History
It was initially founded by Ghaziuddin Khan, a general of Mughal Emperor Aurangzeb, a leading Deccan commander and the father of Qamar-ud-din Khan, Asaf Jah I, the founder of the Asaf Jahi dynasty of Hyderabad, also known as the first Nizam of Hyderabad, in 1690s, and was originally termed Madrasa Ghaziuddin Khan after him. However with a weakening Mughal Empire, the Madrasa closed in the early 1790s, but with the support of local nobility, an oriental college for literature, science and art, was established at the site in 1792.
It stood just outside the walled city of Delhi outside the Ajmeri Gate, near Paharganj close to the New Delhi railway station. It was originally surrounded by a wall and connected to the walled city fortifications and was referred to as the College Bastion.
It was reorganized as the 'Anglo Arabic College' by the British East India Company in 1828 to provide, in addition to its original objectives, an education in English language and literature. The object was “to uplift” what the Company saw as the “uneducated and half-barbarous people of India.” Behind the move was Charles Trevelyan, the brother-in-law of Thomas Babingdon Macaulay, the same Macaulay whose famously declared that “a single shelf of a good European library was worth the whole native literature of India and Arabia”.

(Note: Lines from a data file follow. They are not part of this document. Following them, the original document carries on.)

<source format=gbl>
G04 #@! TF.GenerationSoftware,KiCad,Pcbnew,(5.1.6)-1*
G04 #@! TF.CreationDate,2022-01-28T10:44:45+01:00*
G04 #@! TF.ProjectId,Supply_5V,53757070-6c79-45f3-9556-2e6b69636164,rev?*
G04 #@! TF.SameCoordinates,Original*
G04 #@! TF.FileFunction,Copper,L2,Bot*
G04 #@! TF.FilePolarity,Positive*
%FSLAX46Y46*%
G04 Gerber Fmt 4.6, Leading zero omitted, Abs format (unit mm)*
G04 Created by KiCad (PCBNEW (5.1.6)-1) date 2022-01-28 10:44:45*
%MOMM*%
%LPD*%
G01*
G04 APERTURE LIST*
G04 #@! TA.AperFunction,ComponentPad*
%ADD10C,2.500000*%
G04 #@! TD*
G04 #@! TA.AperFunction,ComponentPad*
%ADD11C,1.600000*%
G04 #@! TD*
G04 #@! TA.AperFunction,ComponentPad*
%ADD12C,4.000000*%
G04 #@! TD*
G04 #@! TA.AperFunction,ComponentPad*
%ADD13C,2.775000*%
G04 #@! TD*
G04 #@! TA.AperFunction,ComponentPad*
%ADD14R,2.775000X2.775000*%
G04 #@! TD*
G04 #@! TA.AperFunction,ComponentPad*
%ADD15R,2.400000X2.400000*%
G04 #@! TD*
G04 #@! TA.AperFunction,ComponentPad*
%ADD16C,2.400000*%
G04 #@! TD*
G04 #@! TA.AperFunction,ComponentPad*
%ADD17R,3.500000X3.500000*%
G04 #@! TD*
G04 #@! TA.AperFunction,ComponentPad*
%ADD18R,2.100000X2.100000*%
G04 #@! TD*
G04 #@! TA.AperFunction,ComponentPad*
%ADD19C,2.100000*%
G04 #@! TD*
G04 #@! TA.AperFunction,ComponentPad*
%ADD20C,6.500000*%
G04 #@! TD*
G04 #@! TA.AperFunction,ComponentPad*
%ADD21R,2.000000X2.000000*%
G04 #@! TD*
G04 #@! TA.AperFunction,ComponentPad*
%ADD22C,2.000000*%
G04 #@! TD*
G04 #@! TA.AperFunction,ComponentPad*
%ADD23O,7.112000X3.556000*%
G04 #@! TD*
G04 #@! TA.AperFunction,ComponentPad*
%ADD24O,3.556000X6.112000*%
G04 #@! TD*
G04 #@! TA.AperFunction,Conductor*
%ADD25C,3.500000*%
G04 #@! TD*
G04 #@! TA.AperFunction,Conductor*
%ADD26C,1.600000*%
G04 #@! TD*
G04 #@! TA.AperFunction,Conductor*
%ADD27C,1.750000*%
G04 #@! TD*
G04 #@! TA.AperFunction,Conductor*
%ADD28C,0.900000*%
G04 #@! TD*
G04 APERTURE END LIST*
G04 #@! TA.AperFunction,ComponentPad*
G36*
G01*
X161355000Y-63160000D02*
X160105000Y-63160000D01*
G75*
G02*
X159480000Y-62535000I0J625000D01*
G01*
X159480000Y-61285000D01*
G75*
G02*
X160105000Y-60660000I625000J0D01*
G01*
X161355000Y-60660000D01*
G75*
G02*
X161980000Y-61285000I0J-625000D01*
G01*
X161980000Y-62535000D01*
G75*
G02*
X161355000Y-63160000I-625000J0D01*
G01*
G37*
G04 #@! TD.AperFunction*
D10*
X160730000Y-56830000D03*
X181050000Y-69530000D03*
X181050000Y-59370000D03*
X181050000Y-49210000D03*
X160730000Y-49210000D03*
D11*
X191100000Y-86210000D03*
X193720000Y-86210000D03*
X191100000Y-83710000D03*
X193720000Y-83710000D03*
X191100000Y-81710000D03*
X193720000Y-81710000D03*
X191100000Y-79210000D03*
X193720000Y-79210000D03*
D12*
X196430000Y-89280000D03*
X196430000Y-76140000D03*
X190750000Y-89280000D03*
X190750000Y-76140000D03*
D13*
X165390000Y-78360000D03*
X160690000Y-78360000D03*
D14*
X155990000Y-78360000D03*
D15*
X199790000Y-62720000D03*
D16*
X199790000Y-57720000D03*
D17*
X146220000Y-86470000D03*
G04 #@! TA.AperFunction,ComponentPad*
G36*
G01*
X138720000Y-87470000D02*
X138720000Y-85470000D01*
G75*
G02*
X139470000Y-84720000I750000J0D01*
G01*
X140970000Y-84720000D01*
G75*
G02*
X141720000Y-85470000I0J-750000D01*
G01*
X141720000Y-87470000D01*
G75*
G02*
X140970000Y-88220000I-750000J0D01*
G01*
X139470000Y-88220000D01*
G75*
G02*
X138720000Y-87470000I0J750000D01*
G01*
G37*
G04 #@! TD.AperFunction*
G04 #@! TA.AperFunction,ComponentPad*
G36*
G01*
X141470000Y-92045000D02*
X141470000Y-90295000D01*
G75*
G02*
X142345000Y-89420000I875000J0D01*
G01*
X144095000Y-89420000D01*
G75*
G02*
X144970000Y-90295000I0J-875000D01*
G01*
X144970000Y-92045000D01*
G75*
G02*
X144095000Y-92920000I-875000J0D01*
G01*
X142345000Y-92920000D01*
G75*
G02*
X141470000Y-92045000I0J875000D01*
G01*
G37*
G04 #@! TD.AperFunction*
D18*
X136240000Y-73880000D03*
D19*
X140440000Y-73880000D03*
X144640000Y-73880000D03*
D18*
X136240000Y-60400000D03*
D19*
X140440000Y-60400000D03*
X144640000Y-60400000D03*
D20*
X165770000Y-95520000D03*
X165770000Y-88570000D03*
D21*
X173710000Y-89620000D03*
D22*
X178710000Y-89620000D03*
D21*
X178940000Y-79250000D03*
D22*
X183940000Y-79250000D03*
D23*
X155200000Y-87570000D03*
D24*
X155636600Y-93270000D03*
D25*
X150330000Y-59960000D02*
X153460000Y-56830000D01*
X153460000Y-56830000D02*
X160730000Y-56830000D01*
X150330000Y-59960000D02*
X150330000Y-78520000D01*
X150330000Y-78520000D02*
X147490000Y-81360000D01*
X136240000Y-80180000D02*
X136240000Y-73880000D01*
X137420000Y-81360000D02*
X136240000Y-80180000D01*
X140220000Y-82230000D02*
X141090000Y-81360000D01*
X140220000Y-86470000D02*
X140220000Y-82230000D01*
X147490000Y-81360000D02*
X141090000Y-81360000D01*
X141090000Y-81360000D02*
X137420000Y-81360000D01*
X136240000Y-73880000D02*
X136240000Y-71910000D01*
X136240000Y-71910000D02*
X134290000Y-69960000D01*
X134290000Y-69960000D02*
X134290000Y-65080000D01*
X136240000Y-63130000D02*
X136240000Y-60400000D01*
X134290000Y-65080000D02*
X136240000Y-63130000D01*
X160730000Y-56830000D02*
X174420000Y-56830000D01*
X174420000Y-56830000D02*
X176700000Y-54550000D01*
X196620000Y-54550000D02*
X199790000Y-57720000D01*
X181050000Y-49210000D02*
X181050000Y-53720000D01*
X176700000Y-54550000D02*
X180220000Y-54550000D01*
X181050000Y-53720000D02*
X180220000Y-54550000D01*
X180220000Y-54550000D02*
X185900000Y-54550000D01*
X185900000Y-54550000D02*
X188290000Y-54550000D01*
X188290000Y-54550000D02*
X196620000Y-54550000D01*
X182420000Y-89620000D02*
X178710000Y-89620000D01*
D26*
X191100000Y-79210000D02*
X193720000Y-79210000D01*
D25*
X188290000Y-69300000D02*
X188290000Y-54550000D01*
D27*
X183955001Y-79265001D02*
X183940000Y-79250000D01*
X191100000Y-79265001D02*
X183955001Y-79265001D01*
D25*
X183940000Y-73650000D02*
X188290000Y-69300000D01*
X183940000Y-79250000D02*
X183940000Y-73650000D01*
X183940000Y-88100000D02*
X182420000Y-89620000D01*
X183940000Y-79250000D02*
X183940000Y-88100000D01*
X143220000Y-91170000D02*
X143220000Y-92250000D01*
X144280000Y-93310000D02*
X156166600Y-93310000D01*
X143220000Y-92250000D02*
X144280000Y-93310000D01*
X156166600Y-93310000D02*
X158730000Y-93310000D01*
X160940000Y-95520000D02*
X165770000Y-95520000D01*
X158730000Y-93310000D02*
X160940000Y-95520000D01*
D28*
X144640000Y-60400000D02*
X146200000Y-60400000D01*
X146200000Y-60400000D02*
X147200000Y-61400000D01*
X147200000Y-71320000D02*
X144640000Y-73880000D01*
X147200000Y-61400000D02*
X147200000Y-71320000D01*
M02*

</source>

Rev. Jennings started secret Bible classes in the officially secular Delhi College. In July 1852, two prominent Delhi Hindus, Dr. Chaman Lal, one of Zafar’s personal physicians, and his friend Master Ramchandra, a mathematics lecturer at the Delhi College, baptised a public ceremony at St. James' Church, Delhi.
Dr. Sprenger, then principal, presided over the founding of the college press, the Matba‘u ’l-‘Ulum and founded the first college periodical, the weekly Qiranu ’s-Sa‘dain, in 1845.

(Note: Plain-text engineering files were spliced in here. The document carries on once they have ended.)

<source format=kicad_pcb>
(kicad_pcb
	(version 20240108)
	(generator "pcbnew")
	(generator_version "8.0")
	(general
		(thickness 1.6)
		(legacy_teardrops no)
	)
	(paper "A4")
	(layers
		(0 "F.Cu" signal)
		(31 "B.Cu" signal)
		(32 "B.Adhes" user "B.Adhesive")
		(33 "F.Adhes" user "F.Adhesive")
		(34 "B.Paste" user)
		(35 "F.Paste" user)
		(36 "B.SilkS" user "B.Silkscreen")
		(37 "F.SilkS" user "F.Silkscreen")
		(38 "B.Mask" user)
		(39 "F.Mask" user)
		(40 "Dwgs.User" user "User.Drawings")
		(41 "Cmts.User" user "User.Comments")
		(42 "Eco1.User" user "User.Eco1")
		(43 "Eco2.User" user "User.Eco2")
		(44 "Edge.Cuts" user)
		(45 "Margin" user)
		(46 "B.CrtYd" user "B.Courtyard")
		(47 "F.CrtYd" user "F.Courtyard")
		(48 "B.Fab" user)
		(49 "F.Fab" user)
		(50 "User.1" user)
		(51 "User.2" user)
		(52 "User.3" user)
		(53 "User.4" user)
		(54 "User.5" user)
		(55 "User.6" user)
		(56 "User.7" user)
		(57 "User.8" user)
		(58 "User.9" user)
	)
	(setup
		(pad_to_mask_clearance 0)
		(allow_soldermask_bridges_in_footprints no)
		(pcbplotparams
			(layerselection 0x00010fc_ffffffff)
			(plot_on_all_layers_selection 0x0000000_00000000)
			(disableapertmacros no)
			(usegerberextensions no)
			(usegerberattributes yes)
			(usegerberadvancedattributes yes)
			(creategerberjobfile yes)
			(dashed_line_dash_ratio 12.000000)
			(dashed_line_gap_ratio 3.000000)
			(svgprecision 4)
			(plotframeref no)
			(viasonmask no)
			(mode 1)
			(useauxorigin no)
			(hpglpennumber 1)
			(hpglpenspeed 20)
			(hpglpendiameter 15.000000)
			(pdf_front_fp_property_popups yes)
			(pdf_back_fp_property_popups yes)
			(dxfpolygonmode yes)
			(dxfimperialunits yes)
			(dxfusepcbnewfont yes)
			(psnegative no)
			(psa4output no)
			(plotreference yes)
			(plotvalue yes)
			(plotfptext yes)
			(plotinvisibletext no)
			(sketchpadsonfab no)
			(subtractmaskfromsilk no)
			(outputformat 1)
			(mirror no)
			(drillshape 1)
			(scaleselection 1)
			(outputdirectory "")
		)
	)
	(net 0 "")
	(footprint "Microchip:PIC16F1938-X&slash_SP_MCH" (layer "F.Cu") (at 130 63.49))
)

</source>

Another cultural intermediatory was Mohan Lal Kashmiri, diplomat, and author, who worked for the East India Company and was educated at the college.

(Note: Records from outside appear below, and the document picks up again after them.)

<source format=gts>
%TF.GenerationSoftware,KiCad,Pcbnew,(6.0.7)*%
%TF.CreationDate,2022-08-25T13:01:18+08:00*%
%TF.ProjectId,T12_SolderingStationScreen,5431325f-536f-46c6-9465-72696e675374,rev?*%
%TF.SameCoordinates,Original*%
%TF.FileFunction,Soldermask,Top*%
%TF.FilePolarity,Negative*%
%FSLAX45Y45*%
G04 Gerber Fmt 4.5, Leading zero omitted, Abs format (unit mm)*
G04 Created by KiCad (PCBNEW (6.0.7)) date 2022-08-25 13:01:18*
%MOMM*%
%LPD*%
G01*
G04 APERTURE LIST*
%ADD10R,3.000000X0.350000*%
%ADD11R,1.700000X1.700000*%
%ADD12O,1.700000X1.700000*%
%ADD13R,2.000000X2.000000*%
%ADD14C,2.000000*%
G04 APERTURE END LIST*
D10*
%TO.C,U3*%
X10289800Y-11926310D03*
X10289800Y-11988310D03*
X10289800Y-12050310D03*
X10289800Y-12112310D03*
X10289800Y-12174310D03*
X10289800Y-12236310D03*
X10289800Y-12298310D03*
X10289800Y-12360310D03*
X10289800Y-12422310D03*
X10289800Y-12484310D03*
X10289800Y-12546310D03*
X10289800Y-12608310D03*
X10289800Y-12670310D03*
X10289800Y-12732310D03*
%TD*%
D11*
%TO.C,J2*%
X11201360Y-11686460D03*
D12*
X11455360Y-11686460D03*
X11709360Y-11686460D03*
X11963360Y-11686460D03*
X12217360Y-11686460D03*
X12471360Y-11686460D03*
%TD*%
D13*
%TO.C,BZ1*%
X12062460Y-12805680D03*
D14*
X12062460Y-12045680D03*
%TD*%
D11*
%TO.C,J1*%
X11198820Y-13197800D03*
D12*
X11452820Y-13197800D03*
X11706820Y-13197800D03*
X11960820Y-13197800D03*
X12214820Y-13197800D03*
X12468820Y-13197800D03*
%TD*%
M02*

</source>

It was renamed Zakir Husain College in 1975 after Dr. Zakir Husain, a distinguished educator and a President of India. The college was later shifted to its present building outside Turkman Gate in 1986, the old structure in the Madrasa Ghaziuddin complex, still houses a hostel for the college. It was declared a heritage monument by the ASI in 2002. Then in 2008, a separate archive on its history was set up within the college library, with centuries-old books and documents on display, chronicling its 300-year-old history.